Resource riches are not in themselves a guarantee of prosperity. In the 1950s economists naively assumed the winners in the global resource lottery would inevitably become wealthy as they sold off their natural riches. Yet many apparently rich nations fell victim to the now familiar "resource curse". Take, for example, the tiny Pacific nation of Nauru. The single generation which tasted the big money of phosphate royalties forgot how to work, squandered the cash and the phosphates ran out. Nigeria has earned $350 billion in oil revenue over four decades, but its people are worse off. Closer to home is Papua New Guinea – resources-rich, but corrupt, violent and getting poorer.

Then there are the unedifying struggles for control of the loot; civil conflict is about 50 times more likely in resources-rich nations than those with nothing to dig up and sell.
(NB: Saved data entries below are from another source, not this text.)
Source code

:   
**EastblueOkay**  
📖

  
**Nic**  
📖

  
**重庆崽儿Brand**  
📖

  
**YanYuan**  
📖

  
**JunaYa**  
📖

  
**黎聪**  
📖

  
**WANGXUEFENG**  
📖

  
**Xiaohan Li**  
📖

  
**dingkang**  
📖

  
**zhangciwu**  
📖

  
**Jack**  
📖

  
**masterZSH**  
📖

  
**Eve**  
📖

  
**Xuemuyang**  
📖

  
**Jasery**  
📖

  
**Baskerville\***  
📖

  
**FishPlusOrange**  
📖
Resource income seems like free money; no one has to toil away in the fields or factories, it just gets credited to the Government's account. One of East Timor's most pressing social problems is unemployment and idleness, especially among young men – and its potential for social strife. Turning oil and gas income into productive jobs is extremely difficult, especially with an acute skill shortage after decades of war. Understandably, expectations of a better material life will soar, yet huge public spending risks distorting the local economy and leaving too little money in the bank for the future, when the oil and gas have run out. This is not to suggest East Timor's leaders are unaware of, or unprepared for, the challenge. A recent World Bank report noted East Timor has performed better than other post-conflict countries. A sound oil and gas investment fund, based on a successful Norwegian model, was made law last year.

However, the World Bank also warned official corruption is on the rise and the new administration remains shaky. If East Timor slips back into the same patterns of endemic corruption and poor governance which characterised Indonesian rule, the resource curse will have found another victim.